(RAW DATA begins)

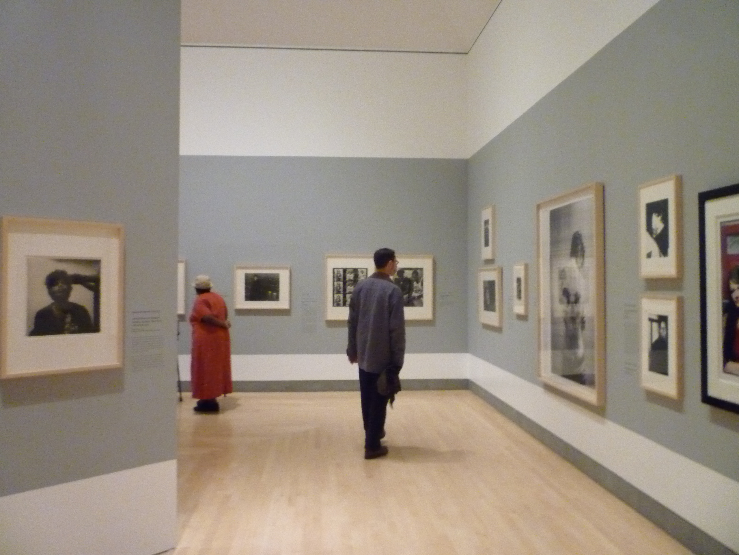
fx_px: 619
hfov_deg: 61.7
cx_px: 370
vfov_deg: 48.2
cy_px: 278
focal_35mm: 29
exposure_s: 1/20
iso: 800
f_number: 3.3
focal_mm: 5.2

(RAW DATA ends)

* INSTRUCTION
Each entry should come back exactly as written, with its pictures omitted.

* ANSWER TO THIS PROBLEM
fx_px: 619
hfov_deg: 61.7
cx_px: 370
vfov_deg: 48.2
cy_px: 278
focal_35mm: 29
exposure_s: 1/20
iso: 800
f_number: 3.3
focal_mm: 5.2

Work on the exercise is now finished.